Provided data:
# # # # #

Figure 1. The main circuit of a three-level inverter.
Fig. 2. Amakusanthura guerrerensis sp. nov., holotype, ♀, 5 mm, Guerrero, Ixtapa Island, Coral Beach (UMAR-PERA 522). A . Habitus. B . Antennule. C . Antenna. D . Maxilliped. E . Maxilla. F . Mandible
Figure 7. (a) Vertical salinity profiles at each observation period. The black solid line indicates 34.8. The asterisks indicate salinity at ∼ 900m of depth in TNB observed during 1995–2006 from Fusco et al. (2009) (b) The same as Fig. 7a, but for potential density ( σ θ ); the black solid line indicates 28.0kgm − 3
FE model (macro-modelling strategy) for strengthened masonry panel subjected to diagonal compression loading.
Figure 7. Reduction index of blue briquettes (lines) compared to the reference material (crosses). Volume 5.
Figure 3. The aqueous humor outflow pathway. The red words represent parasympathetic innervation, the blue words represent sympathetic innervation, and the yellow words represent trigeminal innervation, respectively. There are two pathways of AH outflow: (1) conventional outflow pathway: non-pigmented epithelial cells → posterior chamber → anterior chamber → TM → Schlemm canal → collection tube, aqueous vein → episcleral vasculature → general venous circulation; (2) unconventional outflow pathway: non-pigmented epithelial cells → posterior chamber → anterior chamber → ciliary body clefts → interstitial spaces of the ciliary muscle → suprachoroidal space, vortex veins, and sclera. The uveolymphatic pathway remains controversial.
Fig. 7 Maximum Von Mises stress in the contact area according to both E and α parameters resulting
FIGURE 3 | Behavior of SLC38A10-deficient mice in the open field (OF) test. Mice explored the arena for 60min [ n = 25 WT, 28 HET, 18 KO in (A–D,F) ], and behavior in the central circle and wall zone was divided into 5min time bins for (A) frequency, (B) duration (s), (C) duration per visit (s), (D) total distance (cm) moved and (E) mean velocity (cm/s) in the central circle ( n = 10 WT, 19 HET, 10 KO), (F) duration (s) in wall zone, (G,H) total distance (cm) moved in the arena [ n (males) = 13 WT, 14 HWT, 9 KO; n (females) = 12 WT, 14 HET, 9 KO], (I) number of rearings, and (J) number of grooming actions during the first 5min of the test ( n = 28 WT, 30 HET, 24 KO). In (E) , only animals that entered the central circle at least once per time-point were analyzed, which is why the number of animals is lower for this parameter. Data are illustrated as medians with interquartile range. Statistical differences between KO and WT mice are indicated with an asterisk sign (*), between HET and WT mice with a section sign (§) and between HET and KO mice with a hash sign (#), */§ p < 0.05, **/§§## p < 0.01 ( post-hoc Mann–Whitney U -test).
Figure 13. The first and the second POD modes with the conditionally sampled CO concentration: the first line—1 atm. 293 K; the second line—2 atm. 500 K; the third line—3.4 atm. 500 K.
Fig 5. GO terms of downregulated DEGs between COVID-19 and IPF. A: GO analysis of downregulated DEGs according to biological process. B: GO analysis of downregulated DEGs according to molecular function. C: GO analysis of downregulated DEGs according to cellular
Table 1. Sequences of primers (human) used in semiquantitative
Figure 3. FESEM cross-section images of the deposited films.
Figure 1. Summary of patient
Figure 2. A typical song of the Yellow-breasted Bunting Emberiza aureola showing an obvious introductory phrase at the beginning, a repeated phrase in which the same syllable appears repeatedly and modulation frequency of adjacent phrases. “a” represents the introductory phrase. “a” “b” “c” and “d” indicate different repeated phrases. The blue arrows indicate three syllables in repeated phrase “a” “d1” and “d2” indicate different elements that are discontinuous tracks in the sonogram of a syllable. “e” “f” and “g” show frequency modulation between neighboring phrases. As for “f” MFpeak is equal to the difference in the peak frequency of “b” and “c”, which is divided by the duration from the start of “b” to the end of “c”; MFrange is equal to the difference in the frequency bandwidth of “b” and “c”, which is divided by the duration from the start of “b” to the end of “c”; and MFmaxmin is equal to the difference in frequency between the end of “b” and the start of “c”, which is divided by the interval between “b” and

# # # # #

Directions for this task: Return only the stretch of the material above from the line holding "FE model (macro-modelling" through the line holding "Figure 7. Reduction", copied exactly.

Reply:
FE model (macro-modelling strategy) for strengthened masonry panel subjected to diagonal compression loading.
Figure 7. Reduction index of blue briquettes (lines) compared to the reference material (crosses). Volume 5.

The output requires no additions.